• _EXERCISE DESCRIPTION_
Your answer must be an exact retyping of the line containing "focal_35mm: 750" and every line after it through the end of the records below, with no pictures and nothing else.

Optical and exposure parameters
[Start of Attachment]

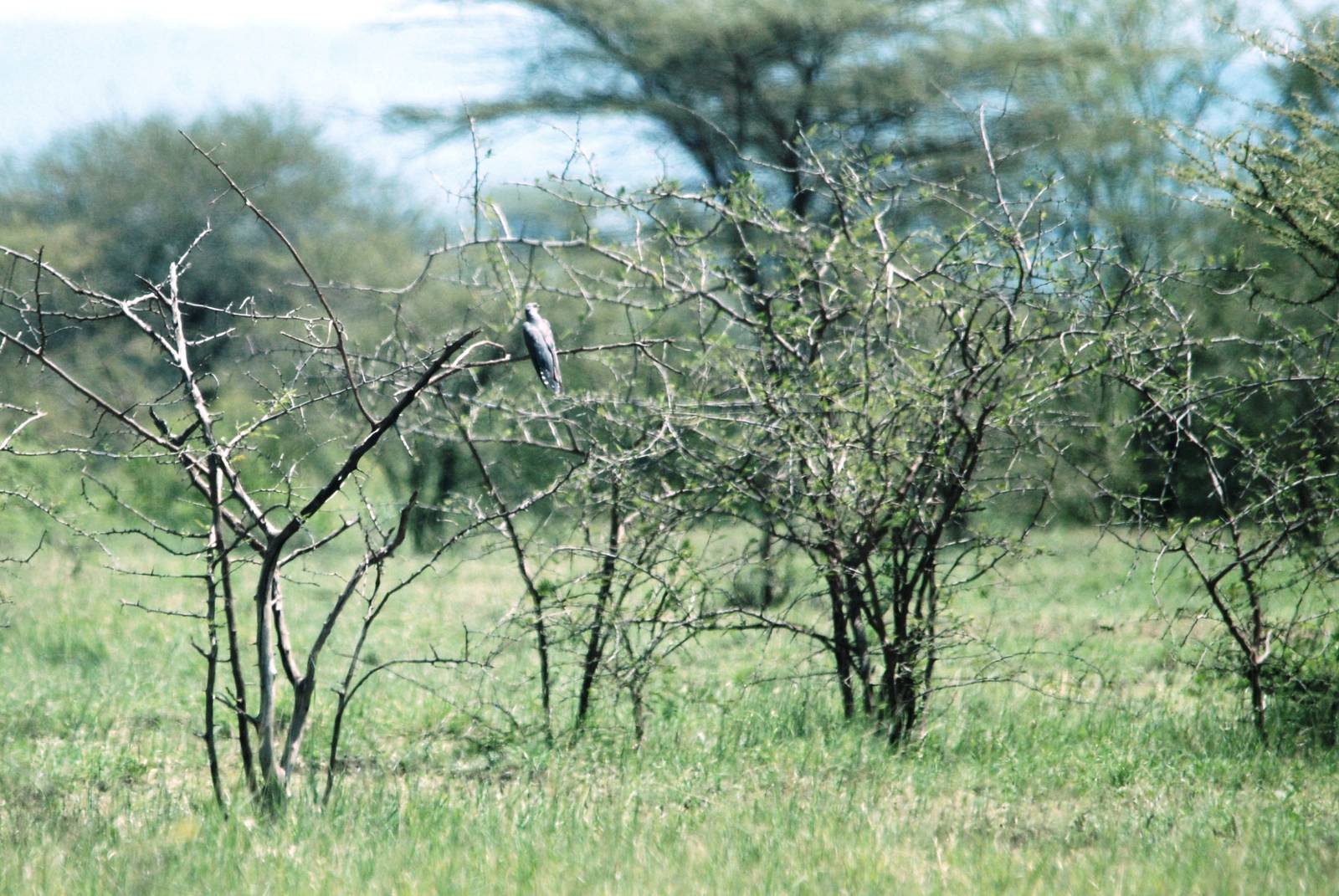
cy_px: 448
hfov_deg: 2.7
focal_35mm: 750
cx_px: 670
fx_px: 27929
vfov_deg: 1.8
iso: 400
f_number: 6.3
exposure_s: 1/500
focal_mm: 500
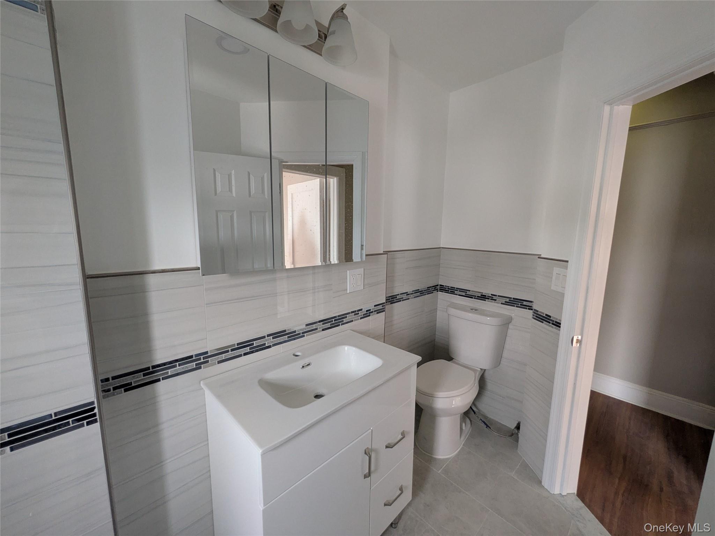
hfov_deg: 102.1
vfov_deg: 85.7
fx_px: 289
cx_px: 358
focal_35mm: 14
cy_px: 268
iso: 244
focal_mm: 1.83
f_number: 2.2
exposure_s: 1/60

[End of Attachment]

• _TASK RESULT_
focal_35mm: 750
cx_px: 670
fx_px: 27929
vfov_deg: 1.8
iso: 400
f_number: 6.3
exposure_s: 1/500
focal_mm: 500
hfov_deg: 102.1
vfov_deg: 85.7
fx_px: 289
cx_px: 358
focal_35mm: 14
cy_px: 268
iso: 244
focal_mm: 1.83
f_number: 2.2
exposure_s: 1/60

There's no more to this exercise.